In zijn hoofd ontstond een idee om ‘iets’ te doen met dat verhaal, maar zijn carrière nam net een vlucht en andere, grote projecten namen hem in de jaren die volgden in beslag: Zomerhitte, Bride Flight, Divorce, allerlei theaterstukken. “In 2014 ben ik pas concreet met het idee aan de slag gegaan. Het is een onderwerp waar ik iets mee heb, maar ik was vooral benieuwd hoe je een verhaal kunt vertellen dat een politieke en maatschappelijke lading heeft en tegelijkertijd een goede vertelling is over mensen.” Het resultaat: de telefilm De Aflossing, waarin twee broers elkaar na jaren weer terugzien en hun verleden uitvechten tegen de achtergrond van ons falende financiële systeem.

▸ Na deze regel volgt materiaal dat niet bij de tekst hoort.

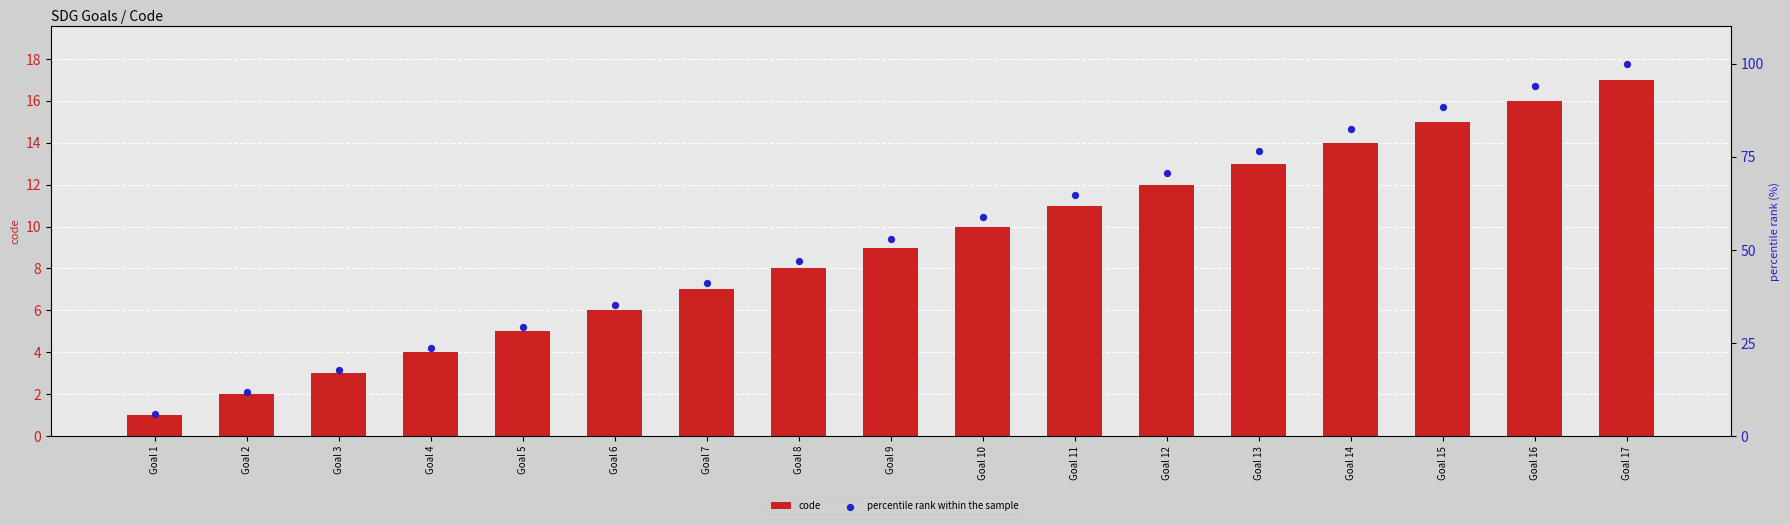

Which series reaches the maximum Y coordinate?

percentile rank within the sample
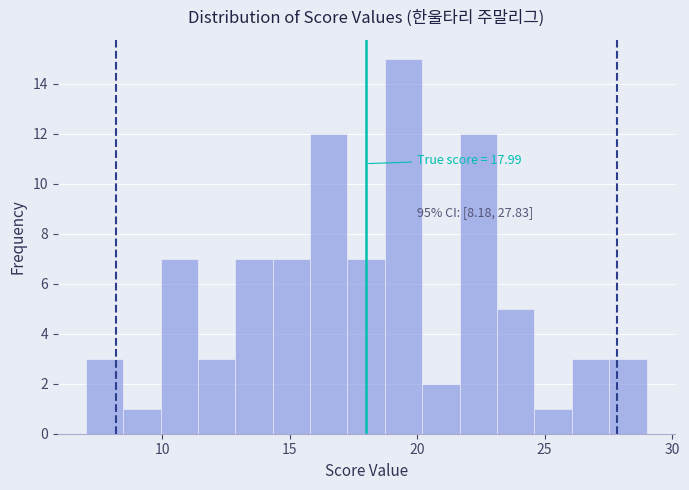

Read against the x-axis, roughly where is the centre of the tallest bar?

19.5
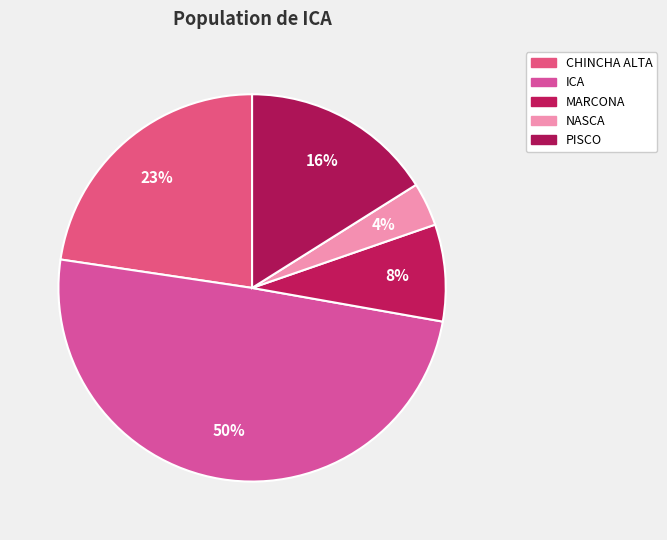

How many segments does this pie chart have?

5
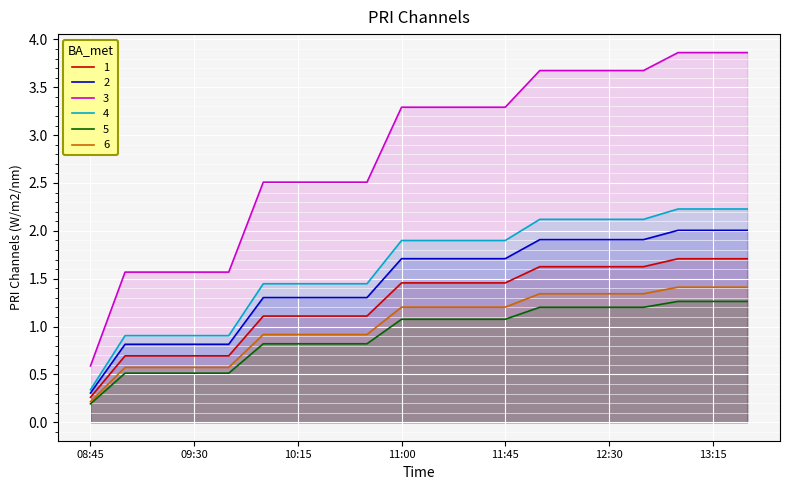

List the series in order of their peak value, lowest first.

5, 6, 1, 2, 4, 3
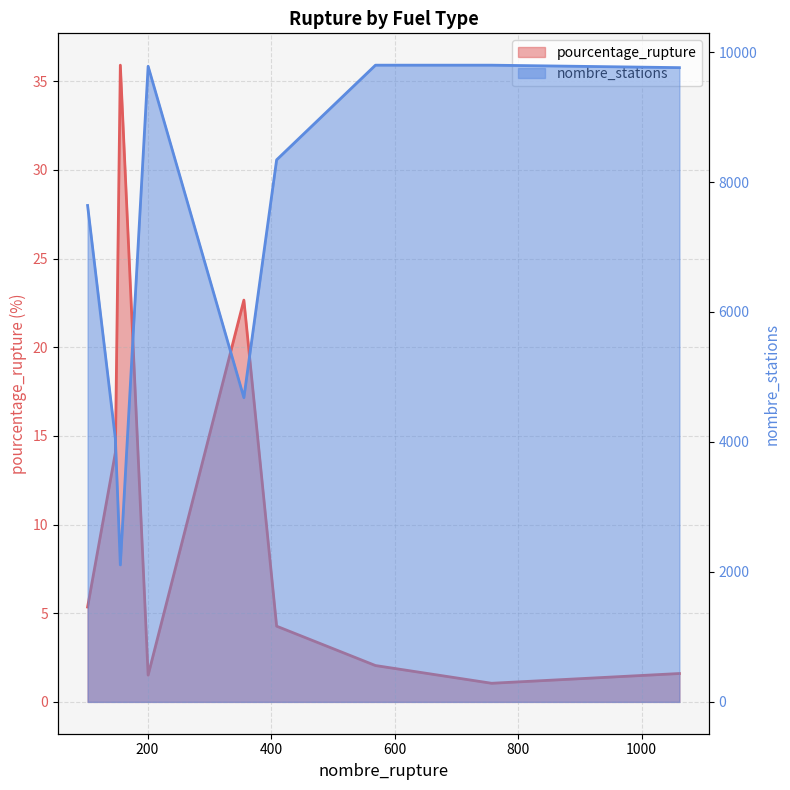

At which label does nombre_stations reach its peak?

569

Kun jij je voorstellen dat je je twee broers jarenlang niet zou zien?
“Ik heb mijn ene broer een tijd minder gezien, want hij heeft een wat zwaarder leven geleid. Hij is lang verslaafd geweest en in die periode zag ik hem nauwelijks. Gelukkig gaat het nu naar omstandigheden goed met hem en zie ik hem weer veel. Ik denk dat het uiteindelijk allemaal gaat om iets wat je ook in De Aflossing ziet, namelijk de vraag wat je voor elkaar over hebt om over de verschillen heen te stappen en er gezamenlijk beter uit te komen. Dat zie ik ook binnen m’n eigen familie. Je kunt je soms kapot ergeren aan je zus, je vader of je vriendin: hoe groter de liefde, hoe groter de irritatie. Maar ergens verlang je er ook naar om door ze gehoord en begrepen te worden. Je wilt horen dat het goed is, geen gezeik.”

Herken je dat van jezelf?
“Natuurlijk wil ik bevestiging van mijn familie.” Lachend: “Ik ben acteur, ik wil van iederéén bevestiging. Ik wil dingen doen die ik zelf leuk vind, maar ik wil ook graag dat andere mensen zeggen dat het zinvol, grappig of leuk is.”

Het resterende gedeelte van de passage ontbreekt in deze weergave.